Data for processing:

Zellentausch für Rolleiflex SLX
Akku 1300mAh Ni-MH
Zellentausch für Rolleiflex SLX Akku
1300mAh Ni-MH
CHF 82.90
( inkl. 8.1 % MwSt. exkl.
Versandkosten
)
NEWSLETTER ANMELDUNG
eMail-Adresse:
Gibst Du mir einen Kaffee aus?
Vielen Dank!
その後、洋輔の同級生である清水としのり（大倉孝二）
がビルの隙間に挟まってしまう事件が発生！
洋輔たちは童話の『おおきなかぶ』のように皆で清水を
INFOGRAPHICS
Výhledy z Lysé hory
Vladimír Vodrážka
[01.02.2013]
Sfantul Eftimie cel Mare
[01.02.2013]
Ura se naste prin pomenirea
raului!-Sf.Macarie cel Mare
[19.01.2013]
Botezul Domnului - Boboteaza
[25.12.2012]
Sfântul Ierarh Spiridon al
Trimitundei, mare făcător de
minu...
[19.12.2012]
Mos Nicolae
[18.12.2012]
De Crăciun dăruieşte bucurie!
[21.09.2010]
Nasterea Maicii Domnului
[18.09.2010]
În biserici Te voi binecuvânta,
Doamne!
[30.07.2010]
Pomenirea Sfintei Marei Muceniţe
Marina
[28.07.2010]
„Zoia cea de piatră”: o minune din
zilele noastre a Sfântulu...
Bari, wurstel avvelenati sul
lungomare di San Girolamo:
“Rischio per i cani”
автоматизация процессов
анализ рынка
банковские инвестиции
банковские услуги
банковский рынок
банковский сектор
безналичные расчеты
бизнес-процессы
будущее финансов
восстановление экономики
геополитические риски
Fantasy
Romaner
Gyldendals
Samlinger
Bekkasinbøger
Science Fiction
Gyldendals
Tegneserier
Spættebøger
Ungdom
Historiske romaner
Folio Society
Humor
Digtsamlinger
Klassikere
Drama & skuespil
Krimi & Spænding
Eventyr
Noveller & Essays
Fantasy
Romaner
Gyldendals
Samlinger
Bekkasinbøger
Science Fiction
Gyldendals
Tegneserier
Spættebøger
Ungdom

Activity: A verbatim copy of all the entries is the expected result.

Answer space:
Zellentausch für Rolleiflex SLX
Akku 1300mAh Ni-MH
Zellentausch für Rolleiflex SLX Akku
1300mAh Ni-MH
CHF 82.90
( inkl. 8.1 % MwSt. exkl.
Versandkosten
)
NEWSLETTER ANMELDUNG
eMail-Adresse:
Gibst Du mir einen Kaffee aus?
Vielen Dank!
その後、洋輔の同級生である清水としのり（大倉孝二）
がビルの隙間に挟まってしまう事件が発生！
洋輔たちは童話の『おおきなかぶ』のように皆で清水を
INFOGRAPHICS
Výhledy z Lysé hory
Vladimír Vodrážka
[01.02.2013]
Sfantul Eftimie cel Mare
[01.02.2013]
Ura se naste prin pomenirea
raului!-Sf.Macarie cel Mare
[19.01.2013]
Botezul Domnului - Boboteaza
[25.12.2012]
Sfântul Ierarh Spiridon al
Trimitundei, mare făcător de
minu...
[19.12.2012]
Mos Nicolae
[18.12.2012]
De Crăciun dăruieşte bucurie!
[21.09.2010]
Nasterea Maicii Domnului
[18.09.2010]
În biserici Te voi binecuvânta,
Doamne!
[30.07.2010]
Pomenirea Sfintei Marei Muceniţe
Marina
[28.07.2010]
„Zoia cea de piatră”: o minune din
zilele noastre a Sfântulu...
Bari, wurstel avvelenati sul
lungomare di San Girolamo:
“Rischio per i cani”
автоматизация процессов
анализ рынка
банковские инвестиции
банковские услуги
банковский рынок
банковский сектор
безналичные расчеты
бизнес-процессы
будущее финансов
восстановление экономики
геополитические риски
Fantasy
Romaner
Gyldendals
Samlinger
Bekkasinbøger
Science Fiction
Gyldendals
Tegneserier
Spættebøger
Ungdom
Historiske romaner
Folio Society
Humor
Digtsamlinger
Klassikere
Drama & skuespil
Krimi & Spænding
Eventyr
Noveller & Essays
Fantasy
Romaner
Gyldendals
Samlinger
Bekkasinbøger
Science Fiction
Gyldendals
Tegneserier
Spættebøger
Ungdom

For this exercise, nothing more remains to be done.